Suppose you have a basket and it is filled with some different types of fruits and your task is to arrange them as groups.
· This time, you don’t know anything about the fruits, honestly saying this is the first time you have seen them. You have no clue about those.
· So, how will you arrange them?
· What will you do first???
· You will take a fruit and you will arrange them by considering the physical character of that particular fruit.
· Suppose you have considered color.
· Then you will arrange them on considering base condition as color.
· Then the groups will be something like this.
o RED COLOR GROUP: apples & cherry fruits.
o GREEN COLOR GROUP: bananas & grapes.
· So now you will take another physical character such as size.

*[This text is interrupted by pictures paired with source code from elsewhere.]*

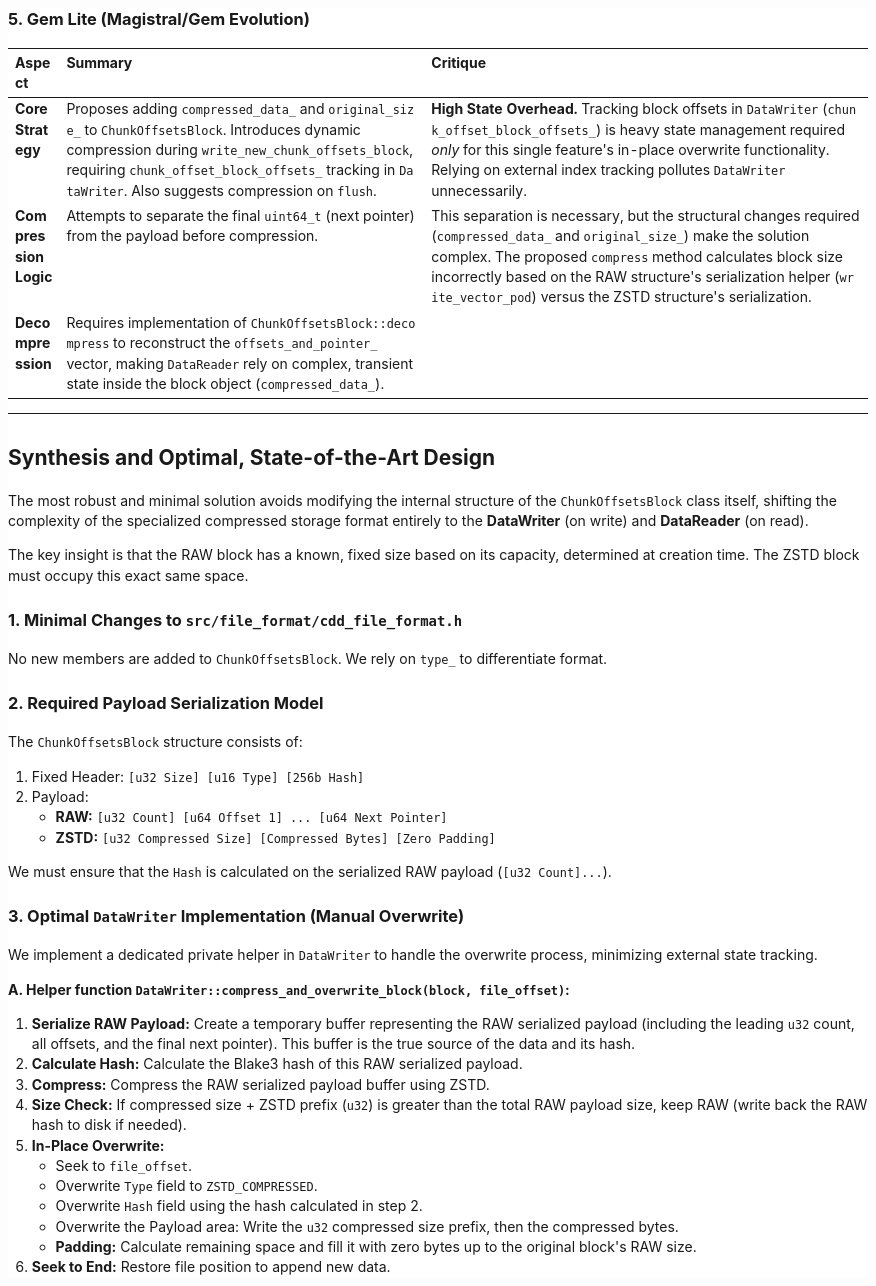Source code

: ### 5. Gem Lite (Magistral/Gem Evolution)

| Aspect | Summary | Critique |
| :--- | :--- | :--- |
| **Core Strategy** | Proposes adding `compressed_data_` and `original_size_` to `ChunkOffsetsBlock`. Introduces dynamic compression during `write_new_chunk_offsets_block`, requiring `chunk_offset_block_offsets_` tracking in `DataWriter`. Also suggests compression on `flush`. | **High State Overhead.** Tracking block offsets in `DataWriter` (`chunk_offset_block_offsets_`) is heavy state management required *only* for this single feature's in-place overwrite functionality. Relying on external index tracking pollutes `DataWriter` unnecessarily. |
| **Compression Logic** | Attempts to separate the final `uint64_t` (next pointer) from the payload before compression. | This separation is necessary, but the structural changes required (`compressed_data_` and `original_size_`) make the solution complex. The proposed `compress` method calculates block size incorrectly based on the RAW structure's serialization helper (`write_vector_pod`) versus the ZSTD structure's serialization. |
| **Decompression** | Requires implementation of `ChunkOffsetsBlock::decompress` to reconstruct the `offsets_and_pointer_` vector, making `DataReader` rely on complex, transient state inside the block object (`compressed_data_`). |

---

## Synthesis and Optimal, State-of-the-Art Design

The most robust and minimal solution avoids modifying the internal structure of the `ChunkOffsetsBlock` class itself, shifting the complexity of the specialized compressed storage format entirely to the **DataWriter** (on write) and **DataReader** (on read).

The key insight is that the RAW block has a known, fixed size based on its capacity, determined at creation time. The ZSTD block must occupy this exact same space.

### 1. Minimal Changes to `src/file_format/cdd_file_format.h`

No new members are added to `ChunkOffsetsBlock`. We rely on `type_` to differentiate format.

### 2. Required Payload Serialization Model

The `ChunkOffsetsBlock` structure consists of:

1.  Fixed Header: `[u32 Size] [u16 Type] [256b Hash]`
2.  Payload:
    *   **RAW:** `[u32 Count] [u64 Offset 1] ... [u64 Next Pointer]`
    *   **ZSTD:** `[u32 Compressed Size] [Compressed Bytes] [Zero Padding]`

We must ensure that the `Hash` is calculated on the serialized RAW payload (`[u32 Count]...`).

### 3. Optimal `DataWriter` Implementation (Manual Overwrite)

We implement a dedicated private helper in `DataWriter` to handle the overwrite process, minimizing external state tracking.

**A. Helper function `DataWriter::compress_and_overwrite_block(block, file_offset)`:**

1.  **Serialize RAW Payload:** Create a temporary buffer representing the RAW serialized payload (including the leading `u32` count, all offsets, and the final next pointer). This buffer is the true source of the data and its hash.
2.  **Calculate Hash:** Calculate the Blake3 hash of this RAW serialized payload.
3.  **Compress:** Compress the RAW serialized payload buffer using ZSTD.
4.  **Size Check:** If compressed size + ZSTD prefix (`u32`) is greater than the total RAW payload size, keep RAW (write back the RAW hash to disk if needed).
5.  **In-Place Overwrite:**
    *   Seek to `file_offset`.
    *   Overwrite `Type` field to `ZSTD_COMPRESSED`.
    *   Overwrite `Hash` field using the hash calculated in step 2.
    *   Overwrite the Payload area: Write the `u32` compressed size prefix, then the compressed bytes.
    *   **Padding:** Calculate remaining space and fill it with zero bytes up to the original block's RAW size.
6.  **Seek to End:** Restore file position to append new data.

o RED COLOR AND BIG SIZE: apple.
o RED COLOR AND SMALL SIZE: cherry fruits.
o GREEN COLOR AND BIG SIZE: bananas.
o GREEN COLOR AND SMALL SIZE: grapes.
· The job has done, the happy ending.
· Here you did not learn anything before, means no train data and no response variable.

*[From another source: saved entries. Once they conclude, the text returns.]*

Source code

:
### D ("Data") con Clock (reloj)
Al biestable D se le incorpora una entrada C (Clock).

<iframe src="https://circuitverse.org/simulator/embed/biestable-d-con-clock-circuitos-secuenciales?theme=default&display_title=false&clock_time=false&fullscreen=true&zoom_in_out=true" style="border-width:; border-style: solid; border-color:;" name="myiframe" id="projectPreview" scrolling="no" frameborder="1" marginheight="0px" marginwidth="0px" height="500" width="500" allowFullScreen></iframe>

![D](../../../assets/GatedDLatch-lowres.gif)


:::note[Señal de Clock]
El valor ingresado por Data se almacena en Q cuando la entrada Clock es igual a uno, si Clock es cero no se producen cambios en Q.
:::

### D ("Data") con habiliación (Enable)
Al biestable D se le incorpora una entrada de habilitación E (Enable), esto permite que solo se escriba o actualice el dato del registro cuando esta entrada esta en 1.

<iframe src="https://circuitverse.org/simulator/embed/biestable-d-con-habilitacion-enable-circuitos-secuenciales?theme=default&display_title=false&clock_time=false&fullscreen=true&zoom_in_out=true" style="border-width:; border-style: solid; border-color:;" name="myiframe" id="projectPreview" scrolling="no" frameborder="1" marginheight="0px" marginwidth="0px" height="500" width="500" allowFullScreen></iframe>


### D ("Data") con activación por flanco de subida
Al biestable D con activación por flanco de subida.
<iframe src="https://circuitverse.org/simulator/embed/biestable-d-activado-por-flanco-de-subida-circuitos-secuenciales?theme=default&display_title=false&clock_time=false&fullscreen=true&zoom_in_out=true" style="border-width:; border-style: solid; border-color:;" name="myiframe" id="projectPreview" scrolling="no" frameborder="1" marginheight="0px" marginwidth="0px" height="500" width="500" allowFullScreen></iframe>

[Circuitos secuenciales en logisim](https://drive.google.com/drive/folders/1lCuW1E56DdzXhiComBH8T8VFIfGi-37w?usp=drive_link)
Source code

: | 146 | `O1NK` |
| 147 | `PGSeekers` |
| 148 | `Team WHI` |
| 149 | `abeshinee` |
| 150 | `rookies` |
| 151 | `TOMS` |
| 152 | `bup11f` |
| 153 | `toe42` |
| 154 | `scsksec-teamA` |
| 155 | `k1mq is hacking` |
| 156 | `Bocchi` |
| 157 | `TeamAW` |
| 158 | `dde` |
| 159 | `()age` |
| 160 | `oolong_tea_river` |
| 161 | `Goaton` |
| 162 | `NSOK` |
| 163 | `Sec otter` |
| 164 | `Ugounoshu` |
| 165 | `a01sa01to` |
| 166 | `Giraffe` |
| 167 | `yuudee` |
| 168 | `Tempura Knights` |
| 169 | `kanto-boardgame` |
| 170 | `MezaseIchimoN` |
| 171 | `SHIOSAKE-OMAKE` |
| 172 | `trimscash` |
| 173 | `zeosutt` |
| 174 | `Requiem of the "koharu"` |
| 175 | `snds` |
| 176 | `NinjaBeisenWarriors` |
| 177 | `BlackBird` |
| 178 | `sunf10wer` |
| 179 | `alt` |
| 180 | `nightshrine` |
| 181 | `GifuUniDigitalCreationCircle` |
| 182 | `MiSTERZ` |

The Purpose of Train/Test Sets
Why do we use train and test sets?
Creating a train and test split of your dataset is one method to quickly evaluate the performance of an algorithm on your problem. The training dataset is used to prepare a model, to train it.
We pretend the test dataset is new data where the output values are withheld from the algorithm. We gather predictions from the trained model on the inputs from the test dataset and compare them to the withheld output values of the test set.
Comparing the predictions and withheld outputs on the test dataset allows us to compute a performance measure for the model on the test dataset. This is an estimate of the skill of the algorithm trained on the problem when making predictions on unseen data. You will be able to understand by now that test and train set analysis is done for Supervised algorightms and not for unsupervised algorithms.
Figure 2: Exabyte and growth of data. (Source: IDC)
We live in 21st century and the data is everywhere. Every second tons of data are produced, if could be the text messages you are sending or posting a pic on Instagram. Since the dawn of time until 2005, humans had created 130 Exabytes of data. By 2020, its expected to reach 40,900 Exabytes. To understand this, we know that one letter takes about 1 byte of space. This is a phenomenal growth of the data we create. This is the reality of the world we live in. Our capacity to process this data is very less and even though machine can process much more data but still it will not be possible to process all these data. Machine learning provides us with that opportunity. Machine Learning algorithm can help us to step us to analyze all these data and help us to create value out of it.